Re: [patch v2 11/11] x86/vdso: Implement __vdso_futex_robust_try_unlock()
From: Uros Bizjak
Date: Fri Mar 20 2026 - 03:14:53 EST
On Fri, Mar 20, 2026 at 12:25 AM Thomas Gleixner <tglx@xxxxxxxxxx> wrote:
> mov %esi,%eax // Load TID into EAX
> xor %ecx,%ecx // Set ECX to 0
> lock cmpxchg %ecx,(%rdi) // Try the TID -> 0 transition
> .Lstart:
> jnz .Lend
> movq %rcx,(%rdx) // Clear list_op_pending
> .Lend:
> ret
[...]
> + * Assembly template for the try unlock functions. The basic functionality is:
> + *
> + * mov esi, %eax Move the TID into EAX
> + * xor %ecx, %ecx Clear ECX
> + * lock_cmpxchgl %ecx, (%rdi) Attempt the TID -> 0 transition
> + * .Lcs_start: Start of the critical section
> + * jnz .Lcs_end If cmpxchl failed jump to the end
> + * .Lcs_success: Start of the success section
> + * movq %rcx, (%rdx) Set the pending op pointer to 0
> + * .Lcs_end: End of the critical section
> + *
> + * .Lcs_start and .Lcs_end establish the critical section range. .Lcs_success is
> + * technically not required, but there for illustration, debugging and testing.
> + *
> + * When CONFIG_COMPAT is enabled then the 64-bit VDSO provides two functions.
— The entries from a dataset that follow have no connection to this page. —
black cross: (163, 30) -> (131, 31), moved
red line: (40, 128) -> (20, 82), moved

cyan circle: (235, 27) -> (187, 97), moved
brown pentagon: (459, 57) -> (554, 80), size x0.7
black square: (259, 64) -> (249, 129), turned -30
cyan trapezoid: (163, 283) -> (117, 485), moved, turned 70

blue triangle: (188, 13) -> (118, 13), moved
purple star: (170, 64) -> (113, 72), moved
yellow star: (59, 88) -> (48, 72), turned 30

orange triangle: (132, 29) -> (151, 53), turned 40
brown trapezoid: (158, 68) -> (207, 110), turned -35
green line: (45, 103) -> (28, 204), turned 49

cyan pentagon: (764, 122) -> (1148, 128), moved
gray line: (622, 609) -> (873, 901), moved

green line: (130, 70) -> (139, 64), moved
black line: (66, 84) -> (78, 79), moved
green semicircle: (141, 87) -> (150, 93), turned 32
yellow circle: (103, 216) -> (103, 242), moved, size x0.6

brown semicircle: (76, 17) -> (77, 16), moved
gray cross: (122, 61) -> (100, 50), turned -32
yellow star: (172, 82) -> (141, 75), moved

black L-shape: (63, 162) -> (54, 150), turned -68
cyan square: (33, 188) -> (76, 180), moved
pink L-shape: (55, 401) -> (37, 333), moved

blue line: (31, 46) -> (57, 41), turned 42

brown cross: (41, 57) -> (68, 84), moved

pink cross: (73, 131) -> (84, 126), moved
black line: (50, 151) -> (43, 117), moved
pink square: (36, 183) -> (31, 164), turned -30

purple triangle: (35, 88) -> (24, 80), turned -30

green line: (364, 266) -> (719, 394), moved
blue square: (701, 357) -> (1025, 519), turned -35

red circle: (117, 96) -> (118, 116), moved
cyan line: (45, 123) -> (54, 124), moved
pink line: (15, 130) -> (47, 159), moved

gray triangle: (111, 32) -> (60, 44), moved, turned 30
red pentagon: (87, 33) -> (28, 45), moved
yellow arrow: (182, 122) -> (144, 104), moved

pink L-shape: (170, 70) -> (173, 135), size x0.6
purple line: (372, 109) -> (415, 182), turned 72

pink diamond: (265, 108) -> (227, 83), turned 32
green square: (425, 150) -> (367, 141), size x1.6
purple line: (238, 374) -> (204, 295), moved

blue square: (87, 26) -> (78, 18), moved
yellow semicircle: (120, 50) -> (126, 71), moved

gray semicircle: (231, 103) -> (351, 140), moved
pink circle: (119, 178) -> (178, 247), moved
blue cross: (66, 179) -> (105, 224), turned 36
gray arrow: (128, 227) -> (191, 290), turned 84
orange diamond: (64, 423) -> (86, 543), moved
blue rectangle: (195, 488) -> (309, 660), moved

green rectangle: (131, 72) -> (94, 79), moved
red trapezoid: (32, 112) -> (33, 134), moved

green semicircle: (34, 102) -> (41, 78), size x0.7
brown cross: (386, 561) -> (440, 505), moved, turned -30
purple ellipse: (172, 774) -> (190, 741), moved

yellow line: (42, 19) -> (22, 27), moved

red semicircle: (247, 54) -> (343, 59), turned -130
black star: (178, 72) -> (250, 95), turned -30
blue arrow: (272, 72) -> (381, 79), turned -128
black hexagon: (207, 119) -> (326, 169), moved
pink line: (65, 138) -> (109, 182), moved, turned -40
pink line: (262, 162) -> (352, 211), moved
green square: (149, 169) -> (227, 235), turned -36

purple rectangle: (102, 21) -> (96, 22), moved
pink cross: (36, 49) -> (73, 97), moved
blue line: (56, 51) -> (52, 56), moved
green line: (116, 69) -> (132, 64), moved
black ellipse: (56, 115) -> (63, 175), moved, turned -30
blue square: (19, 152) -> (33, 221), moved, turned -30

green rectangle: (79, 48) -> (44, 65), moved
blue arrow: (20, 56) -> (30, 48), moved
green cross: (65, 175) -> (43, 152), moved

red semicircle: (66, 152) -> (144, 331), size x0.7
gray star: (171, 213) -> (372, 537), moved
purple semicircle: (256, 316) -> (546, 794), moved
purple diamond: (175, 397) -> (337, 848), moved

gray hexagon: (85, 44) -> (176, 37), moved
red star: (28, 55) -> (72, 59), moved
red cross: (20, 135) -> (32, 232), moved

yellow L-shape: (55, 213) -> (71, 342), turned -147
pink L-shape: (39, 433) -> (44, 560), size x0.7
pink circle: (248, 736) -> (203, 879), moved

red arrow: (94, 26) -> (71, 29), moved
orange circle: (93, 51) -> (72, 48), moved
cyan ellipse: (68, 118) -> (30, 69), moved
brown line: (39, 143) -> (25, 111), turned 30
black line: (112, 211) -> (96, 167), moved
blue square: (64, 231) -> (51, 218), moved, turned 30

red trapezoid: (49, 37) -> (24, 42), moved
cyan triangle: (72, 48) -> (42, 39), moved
> + * One for the regular 64-bit sized pending operation pointer and one for a
> + * 32-bit sized pointer to support gaming emulators.
> + *
> + * The 32-bit VDSO provides only the one for 32-bit sized pointers.
> + */
> +#define __stringify_1(x...) #x
> +#define __stringify(x...) __stringify_1(x)
> +
> +#define LABEL(name, which) __stringify(name##_futex_try_unlock_cs_##which:)
> +
> +#define JNZ_END(name) "jnz " __stringify(name) "_futex_try_unlock_cs_end\n"
> +
> +#define CLEAR_POPQ "movq %[zero], %a[pop]\n"
> +#define CLEAR_POPL "movl %k[zero], %a[pop]\n"
> +
> +#define futex_robust_try_unlock(name, clear_pop, __lock, __tid, __pop) \
> +({ \
> + asm volatile ( \
> + " \n" \
> + " lock cmpxchgl %k[zero], %a[lock] \n" \
> + " \n" \
> + LABEL(name, start) \
> + " \n" \
> + JNZ_END(name) \
> + " \n" \
> + LABEL(name, success) \
> + " \n" \
> + clear_pop \
> + " \n" \
> + LABEL(name, end) \
> + : [tid] "+&a" (__tid) \
> + : [lock] "D" (__lock), \
> + [pop] "d" (__pop), \
> + [zero] "S" (0UL) \
[zero] represents an internal register, so the above constraint can be
"r" (*). If it remains a hard register constraint (%rsi) for some
reason then the above two comments should be updated to reflect the
new constraint.
With the constraint changed to "r":
Acked-by: Uros Bizjak <ubizjak@xxxxxxxxx> (for asm template)
(*) "r" allows the compiler some more freedom. The compiler tracks the
values in registers, so it can reuse zero from an unrelated register
without moving it to the %rsi and without clobbering the source
register. In non-trivial functions, there is a high chance that needed
value is already available in some register.
Uros.